Water Commission Has Lost Its Way
What’s it going to take to get the Commission on Water Resource Management to protect the state’s water?
Change the law? Not really. The state Water Code, adopted in 1987 to fulfill a promise made in the state Constitution, contains abundant provisions for protecting the state’s streams and aquifers (although with respect to sustainable yield, it may need to be tweaked, as William Meyer suggests in this issue).
Sue the commission? There’s a thought. The landmark Supreme Court decision on Waiahole Ditch has forced the commission to take note of its legal mandate to protect streams and the aquatic life supported by them. Still, litigation is costly and time-consuming, and its outcome is uncertain.
Attend its meetings? This might be an option, if the commission started to engage the public in dialogue about how to fulfill its duties. Instead, most commission agendas deal with applications for administrative permits. On the odd occasion when substantive issues are taken up, members of the public usually leave disgusted by the commission’s cavalier disregard of testimony or angered by its failure to enforce its own regulations — or both.

──────

**ASSIGNMENT**. Which Supreme Court decision does the text on the water commission above credit with forcing the commission to take note of its legal mandate to protect streams?

(Stored data)
──────

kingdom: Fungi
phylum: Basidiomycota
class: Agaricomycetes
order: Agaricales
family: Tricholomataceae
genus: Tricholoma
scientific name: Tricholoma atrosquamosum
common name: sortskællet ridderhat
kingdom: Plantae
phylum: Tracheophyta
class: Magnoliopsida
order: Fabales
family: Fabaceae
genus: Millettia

──────

**RESPONSE TO THIS EXERCISE**. The landmark Supreme Court decision on Waiahole Ditch.